Monday, August 02, 2010

Flag Of Convenience - Monday

Negotiator S rings my extension and any brief lifting of the spirits is immediately dashed as she announces the bean counter boss is on line three. Like an angry hedgehog – and just as likely to get flattened in an uneven encounter - I’m bristling defensively even before his whiny voice starts grumbling.

Some people, upper-middle management away from the figurative coalface - particularly those who never wielded a pick in the first place – tend to have too much time perusing statistics. Like idle trust fund supported gamblers on a racetrack, they study the form, carp from the sidelines, and then walk away with impunity as someone else’s betting slip of life flutters to the floor.

‘You board penetration is below par.’ Snipes the bean counter, his nasally telephone tone another of a myriad reasons why he’d never cut it at the front line. Estate agents strive to erect as may for sale and sold flag boards as possible. The industry-accepted rule being, this is the cheapest form of advertising you can buy. Weasel-faced accountants with about as much insight into the alchemy of a successful sale pitch as I have about balancing off the books balloon payments, love to flaunt their statistical supremacy.

‘It’s up….’ I begin defensively as I try to work out the percentage change from the last printed list he sent me - and fail miserably. ‘Quite a lot.’
‘Quantify quite a lot.’ Bullies the boss. I can’t be arsed probably isn’t the answer he’s looking for, any more than the very plausible argument that a high number of the flats on my books are in blocks that preclude agents boards in the lease. It’s a well-known fact that many managers fiddle their board numbers. Diminutive rival manager H being amongst the most flagrant offenders.

‘You could try and be a bit more like H.’ Intones the bean counter, apparently without irony. And I want to spit out some poison about dwarves, fabrications and morals, but sometimes you have to know when to hold your tongue, at least you do if you are a salesman. No such problem for those more familiar with calculators than compassion.
‘His success rate is touching eighty percent.’ Purrs the bean counter, as an unwelcome vision of him and H mutually rubbing each other’s abacus pole, elbows into my brain.

‘My average vendor profile excludes a good number of boards.’ I finally bat back, knowing even as I answer, I’ve phrased my defence poorly. ‘What average and what number?’ Comes the cavilling reply. Like an over-promoted chancellor, I haven’t a clue. I’m just hoping the market will bale me out, or that I’ll be gone before they rumble me. Neither is a sustainable policy.

‘Look at that lot.’ I grumble to assistant manager T as we drive to a large valuation, mid-afternoon. We’re passing a high-visibility corner site on the fringe of a popular estate. A small forest of for sale, and even less convincingly, sold boards, sprout from the ill-kept shrubbery. Most of the boards are false and if you interpret the planning laws correctly, all illegal.

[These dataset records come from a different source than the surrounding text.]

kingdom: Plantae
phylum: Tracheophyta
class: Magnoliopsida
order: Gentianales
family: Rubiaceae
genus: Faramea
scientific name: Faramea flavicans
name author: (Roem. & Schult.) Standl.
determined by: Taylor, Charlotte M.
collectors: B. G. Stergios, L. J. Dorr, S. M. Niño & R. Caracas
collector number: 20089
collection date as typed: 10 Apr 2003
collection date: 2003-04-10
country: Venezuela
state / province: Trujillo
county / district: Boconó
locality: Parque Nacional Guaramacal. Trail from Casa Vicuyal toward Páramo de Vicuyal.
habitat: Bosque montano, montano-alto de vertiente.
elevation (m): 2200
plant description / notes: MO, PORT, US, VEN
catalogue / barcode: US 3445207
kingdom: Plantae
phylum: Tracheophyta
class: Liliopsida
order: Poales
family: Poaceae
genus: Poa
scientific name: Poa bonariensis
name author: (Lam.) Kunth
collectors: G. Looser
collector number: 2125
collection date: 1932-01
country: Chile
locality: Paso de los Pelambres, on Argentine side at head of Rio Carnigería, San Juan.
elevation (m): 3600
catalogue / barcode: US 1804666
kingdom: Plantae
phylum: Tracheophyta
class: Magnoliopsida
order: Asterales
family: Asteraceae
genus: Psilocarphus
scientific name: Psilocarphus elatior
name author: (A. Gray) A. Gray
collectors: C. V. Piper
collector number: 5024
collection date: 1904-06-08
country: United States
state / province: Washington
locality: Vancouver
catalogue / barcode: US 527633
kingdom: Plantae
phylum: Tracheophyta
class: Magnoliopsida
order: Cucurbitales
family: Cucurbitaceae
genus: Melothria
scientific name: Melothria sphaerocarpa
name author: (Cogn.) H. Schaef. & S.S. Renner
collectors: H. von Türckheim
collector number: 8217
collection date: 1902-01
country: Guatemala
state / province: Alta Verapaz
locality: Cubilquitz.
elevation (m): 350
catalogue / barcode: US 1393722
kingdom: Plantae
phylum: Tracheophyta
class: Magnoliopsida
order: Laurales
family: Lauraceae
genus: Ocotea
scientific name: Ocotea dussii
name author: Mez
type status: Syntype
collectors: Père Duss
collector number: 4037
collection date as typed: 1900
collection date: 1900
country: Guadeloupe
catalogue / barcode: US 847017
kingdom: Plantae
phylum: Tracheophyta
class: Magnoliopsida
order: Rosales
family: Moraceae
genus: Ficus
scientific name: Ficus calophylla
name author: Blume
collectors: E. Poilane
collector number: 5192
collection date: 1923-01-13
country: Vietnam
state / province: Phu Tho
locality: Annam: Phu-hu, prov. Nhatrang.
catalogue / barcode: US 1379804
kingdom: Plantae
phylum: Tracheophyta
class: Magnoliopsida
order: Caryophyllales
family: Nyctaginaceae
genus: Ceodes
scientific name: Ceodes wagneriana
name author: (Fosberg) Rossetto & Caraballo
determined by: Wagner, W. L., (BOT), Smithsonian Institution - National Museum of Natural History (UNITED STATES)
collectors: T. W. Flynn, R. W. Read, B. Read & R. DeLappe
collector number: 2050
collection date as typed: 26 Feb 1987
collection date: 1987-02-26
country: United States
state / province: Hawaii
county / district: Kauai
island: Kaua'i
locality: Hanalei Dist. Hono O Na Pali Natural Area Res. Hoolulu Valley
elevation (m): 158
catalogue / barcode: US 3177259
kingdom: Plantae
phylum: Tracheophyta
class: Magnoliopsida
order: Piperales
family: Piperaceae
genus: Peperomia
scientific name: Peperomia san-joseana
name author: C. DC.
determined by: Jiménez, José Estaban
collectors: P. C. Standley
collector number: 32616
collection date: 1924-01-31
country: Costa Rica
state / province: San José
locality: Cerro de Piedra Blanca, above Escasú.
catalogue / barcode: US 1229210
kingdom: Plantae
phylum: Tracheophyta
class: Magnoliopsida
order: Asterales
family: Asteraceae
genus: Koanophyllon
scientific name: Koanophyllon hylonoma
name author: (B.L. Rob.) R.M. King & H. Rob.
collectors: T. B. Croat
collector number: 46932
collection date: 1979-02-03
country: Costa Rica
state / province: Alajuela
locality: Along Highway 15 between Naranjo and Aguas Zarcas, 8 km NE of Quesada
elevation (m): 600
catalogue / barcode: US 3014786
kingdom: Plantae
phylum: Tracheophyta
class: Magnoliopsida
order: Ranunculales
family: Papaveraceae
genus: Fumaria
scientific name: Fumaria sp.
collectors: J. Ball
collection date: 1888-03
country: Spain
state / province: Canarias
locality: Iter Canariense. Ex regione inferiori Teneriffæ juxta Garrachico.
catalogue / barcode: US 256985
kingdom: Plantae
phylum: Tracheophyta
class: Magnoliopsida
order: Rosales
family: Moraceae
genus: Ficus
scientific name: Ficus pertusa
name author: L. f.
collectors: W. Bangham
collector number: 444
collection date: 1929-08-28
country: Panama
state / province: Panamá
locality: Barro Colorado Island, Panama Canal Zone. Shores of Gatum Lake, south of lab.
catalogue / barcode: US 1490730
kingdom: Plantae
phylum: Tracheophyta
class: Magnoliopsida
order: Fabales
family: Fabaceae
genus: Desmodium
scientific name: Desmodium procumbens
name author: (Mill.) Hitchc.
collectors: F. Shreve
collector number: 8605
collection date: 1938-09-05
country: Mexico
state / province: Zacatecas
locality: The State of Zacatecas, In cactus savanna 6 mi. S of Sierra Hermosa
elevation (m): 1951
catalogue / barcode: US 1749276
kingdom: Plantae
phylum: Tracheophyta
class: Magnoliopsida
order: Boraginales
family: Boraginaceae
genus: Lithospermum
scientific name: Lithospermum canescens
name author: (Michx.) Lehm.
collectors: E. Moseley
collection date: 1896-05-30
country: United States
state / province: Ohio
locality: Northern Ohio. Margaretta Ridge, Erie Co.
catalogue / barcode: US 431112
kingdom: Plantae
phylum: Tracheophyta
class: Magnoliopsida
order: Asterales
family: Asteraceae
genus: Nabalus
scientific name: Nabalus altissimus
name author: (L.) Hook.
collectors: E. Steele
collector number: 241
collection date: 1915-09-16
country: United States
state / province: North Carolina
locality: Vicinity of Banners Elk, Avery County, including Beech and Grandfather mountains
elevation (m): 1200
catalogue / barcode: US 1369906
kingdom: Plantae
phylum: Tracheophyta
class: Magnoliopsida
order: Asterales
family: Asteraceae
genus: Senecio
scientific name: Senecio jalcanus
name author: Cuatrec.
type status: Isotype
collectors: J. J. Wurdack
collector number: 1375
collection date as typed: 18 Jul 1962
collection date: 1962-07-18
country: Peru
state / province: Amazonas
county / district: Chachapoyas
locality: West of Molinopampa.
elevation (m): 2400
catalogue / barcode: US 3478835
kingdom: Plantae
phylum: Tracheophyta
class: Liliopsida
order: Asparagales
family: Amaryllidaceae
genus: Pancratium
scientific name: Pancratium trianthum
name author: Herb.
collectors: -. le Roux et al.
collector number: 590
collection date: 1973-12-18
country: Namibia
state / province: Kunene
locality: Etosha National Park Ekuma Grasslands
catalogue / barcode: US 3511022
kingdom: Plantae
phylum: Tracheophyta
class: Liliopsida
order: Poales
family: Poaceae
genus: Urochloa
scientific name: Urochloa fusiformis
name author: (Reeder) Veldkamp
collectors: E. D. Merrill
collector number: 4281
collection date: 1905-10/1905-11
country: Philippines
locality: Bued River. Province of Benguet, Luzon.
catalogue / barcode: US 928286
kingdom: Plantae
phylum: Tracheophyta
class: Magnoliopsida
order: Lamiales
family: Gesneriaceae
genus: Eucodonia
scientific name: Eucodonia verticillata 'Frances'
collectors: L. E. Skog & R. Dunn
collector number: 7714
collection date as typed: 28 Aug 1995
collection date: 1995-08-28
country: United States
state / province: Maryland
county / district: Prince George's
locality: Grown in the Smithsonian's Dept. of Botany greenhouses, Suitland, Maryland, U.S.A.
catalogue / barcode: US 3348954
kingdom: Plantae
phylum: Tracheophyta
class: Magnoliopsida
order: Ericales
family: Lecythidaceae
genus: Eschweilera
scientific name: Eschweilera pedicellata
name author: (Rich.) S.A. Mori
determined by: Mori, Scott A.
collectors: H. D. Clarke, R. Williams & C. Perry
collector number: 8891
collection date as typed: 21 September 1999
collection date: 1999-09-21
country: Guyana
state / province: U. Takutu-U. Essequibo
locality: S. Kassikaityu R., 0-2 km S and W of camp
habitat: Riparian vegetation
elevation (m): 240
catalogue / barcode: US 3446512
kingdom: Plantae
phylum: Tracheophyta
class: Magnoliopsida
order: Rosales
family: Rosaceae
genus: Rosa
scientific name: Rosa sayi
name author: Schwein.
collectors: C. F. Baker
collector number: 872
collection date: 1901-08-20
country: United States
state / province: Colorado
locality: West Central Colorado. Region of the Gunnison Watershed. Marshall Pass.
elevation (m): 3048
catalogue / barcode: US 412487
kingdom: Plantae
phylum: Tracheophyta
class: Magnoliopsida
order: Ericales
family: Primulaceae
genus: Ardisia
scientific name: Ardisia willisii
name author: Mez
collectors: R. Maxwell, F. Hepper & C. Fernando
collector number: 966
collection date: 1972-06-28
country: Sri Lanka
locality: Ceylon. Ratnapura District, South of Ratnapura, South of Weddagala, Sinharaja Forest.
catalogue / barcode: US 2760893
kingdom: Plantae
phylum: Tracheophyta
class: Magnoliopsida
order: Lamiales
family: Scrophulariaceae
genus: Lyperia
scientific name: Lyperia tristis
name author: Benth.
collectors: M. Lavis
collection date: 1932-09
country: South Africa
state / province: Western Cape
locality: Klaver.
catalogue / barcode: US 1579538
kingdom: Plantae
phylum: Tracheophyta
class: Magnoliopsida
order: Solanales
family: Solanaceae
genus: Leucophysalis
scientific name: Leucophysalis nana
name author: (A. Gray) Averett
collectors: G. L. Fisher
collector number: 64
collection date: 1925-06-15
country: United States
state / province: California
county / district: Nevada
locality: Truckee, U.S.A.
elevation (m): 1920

Every so often, if someone in the know makes a call to the planning enforcement office the boards will be culled, as if some lone lumberjack has blown through with a chainsaw. But you get tired of ringing anonymously and there are only so many accents one person can perfect. Plus those in glass houses and all that…..

‘We should just whack a few of our boards up then stick them on our stats.’ Argues T. ‘That would keep the bean counter off our back.’
‘One per property,’ I intone impotently. ‘And it must be within the curtilage.’
‘Nobody knows that,’ responds T with a look bordering on derision. ‘And nobody takes any notice. We need to play the game more.’

T is right. And of course he’s wrong too. That’s the paradox. The dilemma every salesman labours with, the pressure to perform, to hit targets, to massage numbers and egos. Eventually even the most blinkered and unimaginative performer realises their must be more to life than a constant shuffling goalpost.

Eventually you get bored.

4 comments:

Anonymous said...

I have never understood this obsession with board counting - the only thing that matters is completions - but then I am not a corporate!

The beancounter should be drooling over the new RM Competitor Analysis stats!

The Sussex Idler said...

I've been thinking about this post and the last two paragraphs really do ring true. I've said before that I don't think this job is about 'having what it takes', just the ability to keep going. You come to the point eventually when that becomes an increasing struggle and, very simply, you've seen it all before. And what will happen next. And what will happen after that. I sometimes envy colleagues with that (manufactured) glint in their eye. That is until I realise they're more desperate than I'll ever be. The answer? It's blowing in the wind, alongside H's boards...

secret agent said...

Sounds like we've both seen it all before Idler - and we both don't know what else to do other than keep going.
Profound or pathetic?
S.A.

Chris said...

Nothing worse than bean counters harassing you that have no experience of it at the coal face. In most companies there is to a greater or lesser degree animosity between sales and accounts.